2022 10 08 Magma Folies Bergère (35)

20h30 : Les onze membres de Magma 2022 s’installent : en plus de Christian Vander, dont la batterie occupe logiquement le centre de la scène, on compte dix personnes, dont six aux voix – la musique de Magma frappe aujourd’hui comme une grande aventure vocale -, deux claviers, une guitare et une basse (tenue par Jimmy Top, fils du fameux Jannick Top qui occupa la même place voici près d’un demi-siècle !).

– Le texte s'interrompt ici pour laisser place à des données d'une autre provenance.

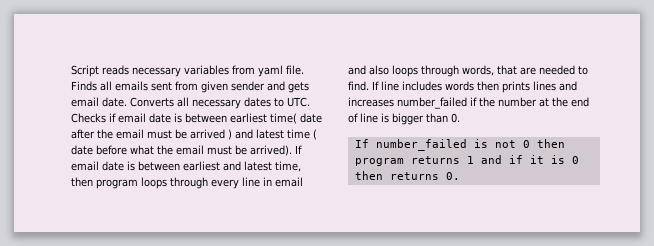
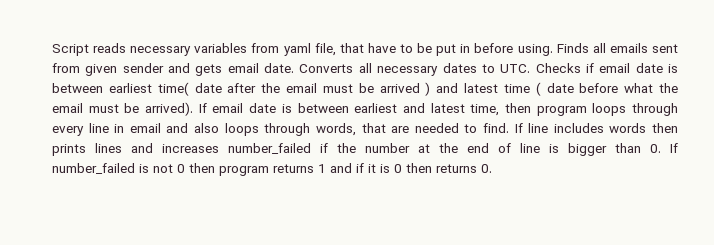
[286,65,304,75] file. -> [314,43,553,56] file, that have to be put in before using.
(460, 118) // -> (661, 148) none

On peut regretter que le public parisien, peu ponctuel et indiscipliné, mette longtemps à s’installer alors que le groupe a débuté son set, avec une belle introduction qui lui sert d'échauffement : K.A 1, datant de 2004, est un long morceau plutôt prog, avec d'impressionnants passages vocaux, et avec ce talent dans l'emphase qui a toujours caractérisé le groupe. Une belle introduction, un peu gâchée par le brouhaha dans la salle, en particulier dans les balcons.

Stella nous annonce que le groupe va jouer l'intégralité du nouvel album, Kartëhl… ce qui ne réjouit sans doute pas tout le monde dans la salle. Ce premier set de la soirée sera donc dédié à une musique plus légère, avec de magnifiques parties vocales de Stella et d’Hervé (… mais également une étonnante intervention baroque, quasi extra-terrestre, du claviériste sur Wïï Mëlëhn Tü) : des colorations tropicales, voire bossa nova, loin de la noirceur historique du groupe. Quarante minutes d’un voyage lumineux des plus plaisants, mais sans doute décalé par rapport aux attentes des véritables fidèles du groupe, vêtus de noir, parsemés dans le public. Stella nous présente les compositions qui ont été jouées et qui sont pour certaines dues aux musiciens, et non seulement à Vander… avant 20 minutes d'entracte dont on se serait bien passé, qui vont faire retomber la pression.

2022 10 08 Magma Folies Bergère (6)

21h35 : et on repart pour un second set, consacré à la suite Ëmëhntëhtt-Rê (mais ai-je reconnu à un moment un extrait de Mekanïk Destruktïw Kommandöh, ou bien est-ce mon imagination ?), plus en ligne avec la musique que l'on connaît de Magma. Le public des Folies Bergère apprécie nettement plus, et applaudit les passages virtuoses – témoignage de la culture jazz, sans doute ? Mais c'est quand la musique enfle, qu’elle devient lyrique en diable que les fidèles se lèvent et entrent en transe. On se dit alors qu’il est vraiment dommage que le concert soit en configuration assise : avec une fosse debout, cette seconde partie, parfaitement impérieuse, aurait pu littéralement décoller.

22h35 : Nous sommes gratifiés d’un superbe rappel, qui va marquer la soirée : d'abord un morceau enchanté, où les voix féminines sont prépondérantes, avant que Christian Vander se fasse remplacer à la batterie pour s'avancer sur scène et chanter lui-même, d’une voix parfaite en dépit des années qui ont passé, le magnifique – et très « simple », très dansant, Dëhnde.

Une conclusion enchanteresse d’un concert qui nous a rappelé que Magma, ce ne sont pas que les incantations « Zeuhl », mais aussi une belle célébration de la vie.